The trustee registers a Form J restriction once you declare bankruptcy. They do so through the Land Registry. It is against the title of the jointly owned property. What this does it keep a record of the Trustee’s beneficial interests. It also means that the Land Registry informs the Trustee regarding dealings related to the joint owner’s property. By using a Form J, a person can claim an exemption for specific personal property. This claim is for necessary personal property that a bankrupt owner needs for daily life and work. It is a form of protecting against selling these items to repay the debts of the bankrupt person. You can still sell the property as the legal interest in the property does not transfer to the Trustee.
However, you must pay the value of the bankrupt’s beneficial interest from the sale proceeds to the Trustee. Once the Trustee receives the amount for the bankrupt’s beneficial interest, they can request to remove the Form J restriction. So, can jointly owned property be seized UK?
The Process of Buying the Bankrupt Owner’s Share
When it comes to your co-owner declaring bankruptcy, then you can buy their share. If you want to purchase their share, then you must negotiate either with the bankrupt person’s trustee or the Official Receiver. For this, you must make an offer for the share. This offer is based on an independent valuation of the jointly owned property. It considers any outstanding debts, along with the value of the share. Through The Insolvency Service, you can access a property conveyancing scheme. That is, if the beneficial interest of the bankrupt owner is worth more than £1000. To transfer the beneficial interest to the bankrupt owner or immediate family member, instruct a conveyancer or solicitor. Or even to the non-bankrupt owner. Consequently, pay for the following:
- Independent valuation of the property.
- Official Receiver’s legal fees, which is £211.
- An agreed upon purchase price that is based on the valuation for the beneficial interest.

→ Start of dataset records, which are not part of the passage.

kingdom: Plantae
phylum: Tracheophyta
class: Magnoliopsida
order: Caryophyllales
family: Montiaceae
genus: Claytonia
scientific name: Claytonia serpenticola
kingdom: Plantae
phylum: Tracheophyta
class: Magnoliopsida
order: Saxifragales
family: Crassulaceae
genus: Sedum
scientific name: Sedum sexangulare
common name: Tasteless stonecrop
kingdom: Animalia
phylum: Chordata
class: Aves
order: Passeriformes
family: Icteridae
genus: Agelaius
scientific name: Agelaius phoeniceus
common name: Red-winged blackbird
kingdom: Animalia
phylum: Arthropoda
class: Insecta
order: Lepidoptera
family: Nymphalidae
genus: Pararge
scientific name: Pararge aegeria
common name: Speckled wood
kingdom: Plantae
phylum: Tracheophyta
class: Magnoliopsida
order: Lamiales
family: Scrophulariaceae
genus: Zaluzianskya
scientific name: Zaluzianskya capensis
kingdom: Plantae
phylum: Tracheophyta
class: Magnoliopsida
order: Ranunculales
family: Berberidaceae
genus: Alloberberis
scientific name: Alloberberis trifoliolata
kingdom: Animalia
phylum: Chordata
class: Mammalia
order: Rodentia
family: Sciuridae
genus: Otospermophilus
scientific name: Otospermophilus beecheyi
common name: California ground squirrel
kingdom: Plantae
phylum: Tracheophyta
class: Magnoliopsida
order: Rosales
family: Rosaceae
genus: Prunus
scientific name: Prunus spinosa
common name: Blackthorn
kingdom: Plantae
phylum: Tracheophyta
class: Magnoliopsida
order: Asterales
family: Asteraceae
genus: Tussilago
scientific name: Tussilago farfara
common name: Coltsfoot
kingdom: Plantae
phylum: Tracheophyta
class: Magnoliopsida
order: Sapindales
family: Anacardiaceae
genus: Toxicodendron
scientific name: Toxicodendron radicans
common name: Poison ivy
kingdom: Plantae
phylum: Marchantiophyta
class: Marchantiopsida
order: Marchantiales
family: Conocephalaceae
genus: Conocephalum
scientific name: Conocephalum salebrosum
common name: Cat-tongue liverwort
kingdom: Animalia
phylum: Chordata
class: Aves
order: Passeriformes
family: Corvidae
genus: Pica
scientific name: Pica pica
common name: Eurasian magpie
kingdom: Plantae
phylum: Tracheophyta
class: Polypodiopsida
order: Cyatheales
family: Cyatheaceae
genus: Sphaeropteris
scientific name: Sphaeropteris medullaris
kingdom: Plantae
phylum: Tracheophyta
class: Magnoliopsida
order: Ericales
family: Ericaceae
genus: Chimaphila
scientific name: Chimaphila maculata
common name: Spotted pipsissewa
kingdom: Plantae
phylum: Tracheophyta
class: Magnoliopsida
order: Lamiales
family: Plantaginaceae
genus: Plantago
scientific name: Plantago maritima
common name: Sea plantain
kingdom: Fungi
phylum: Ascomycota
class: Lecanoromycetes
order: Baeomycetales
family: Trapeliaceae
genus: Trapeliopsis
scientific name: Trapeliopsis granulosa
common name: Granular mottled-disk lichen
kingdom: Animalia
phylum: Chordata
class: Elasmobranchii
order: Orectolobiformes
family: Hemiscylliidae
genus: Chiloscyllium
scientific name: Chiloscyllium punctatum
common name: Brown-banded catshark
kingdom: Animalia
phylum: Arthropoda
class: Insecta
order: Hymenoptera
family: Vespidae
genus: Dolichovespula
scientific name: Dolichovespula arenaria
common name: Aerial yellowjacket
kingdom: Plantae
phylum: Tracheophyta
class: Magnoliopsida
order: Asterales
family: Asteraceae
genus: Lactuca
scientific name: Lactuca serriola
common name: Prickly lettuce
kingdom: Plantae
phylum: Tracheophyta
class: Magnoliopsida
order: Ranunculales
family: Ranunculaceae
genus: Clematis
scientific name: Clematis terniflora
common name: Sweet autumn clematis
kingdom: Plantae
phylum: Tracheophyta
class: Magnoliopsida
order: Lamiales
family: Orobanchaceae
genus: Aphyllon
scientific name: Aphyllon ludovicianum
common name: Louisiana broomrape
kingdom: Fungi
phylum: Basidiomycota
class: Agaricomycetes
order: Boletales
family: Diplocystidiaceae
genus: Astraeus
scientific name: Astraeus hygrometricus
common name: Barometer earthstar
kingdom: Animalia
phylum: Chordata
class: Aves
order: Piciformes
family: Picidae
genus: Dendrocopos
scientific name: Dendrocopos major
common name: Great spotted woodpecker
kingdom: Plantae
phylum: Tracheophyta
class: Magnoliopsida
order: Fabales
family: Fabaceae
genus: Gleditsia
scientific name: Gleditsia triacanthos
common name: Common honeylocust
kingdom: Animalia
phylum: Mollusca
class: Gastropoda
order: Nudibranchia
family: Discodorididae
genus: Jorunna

In this case, non-bankrupt parties must give updated details in writing. They must state the amount required to pay off the mortgage. Also, they must include any other charges on the property. It is all right if they cannot pay for the scheme. They can still partake in the process when they can afford it later. Instead, they can bid at a public auction for the share of the property. Sometimes, auctions are how they sell off the assets of those who are bankrupt. Thus, you should know can jointly owned property be seized UK.
Will the Bankrupt Owner Owe Capital Gains Tax on the Sale?
Suppose you are the bankrupt owner in this scenario. You sell your share to repay a debt. Then liability of CGT depends on if you made a gain or loss from your share of the property. In case you face a loss by selling your share of the property, then you do not owe CGT. On the other hand, if you make a gain, then tax implications depend on the property’s asset type. Whether it is a business asset or a personal asset.
If your property is a personal asset and is also your main residence, then you can claim Private Residence Relief. This means exemptions from CGT. However, if your property is a business asset, then you are liable to pay CGT on its sale. Therefore, you should know the answer to the question can jointly owned property be seized UK.
To summarise, it is important to understand the rules and regulations of bankruptcy when it comes to joint ownership. Otherwise, you may end up losing your share of the property. If you or a co-owner declare bankruptcy, then you run the risk of seizure of your property. Therefore, you should know how to deal with bankruptcy.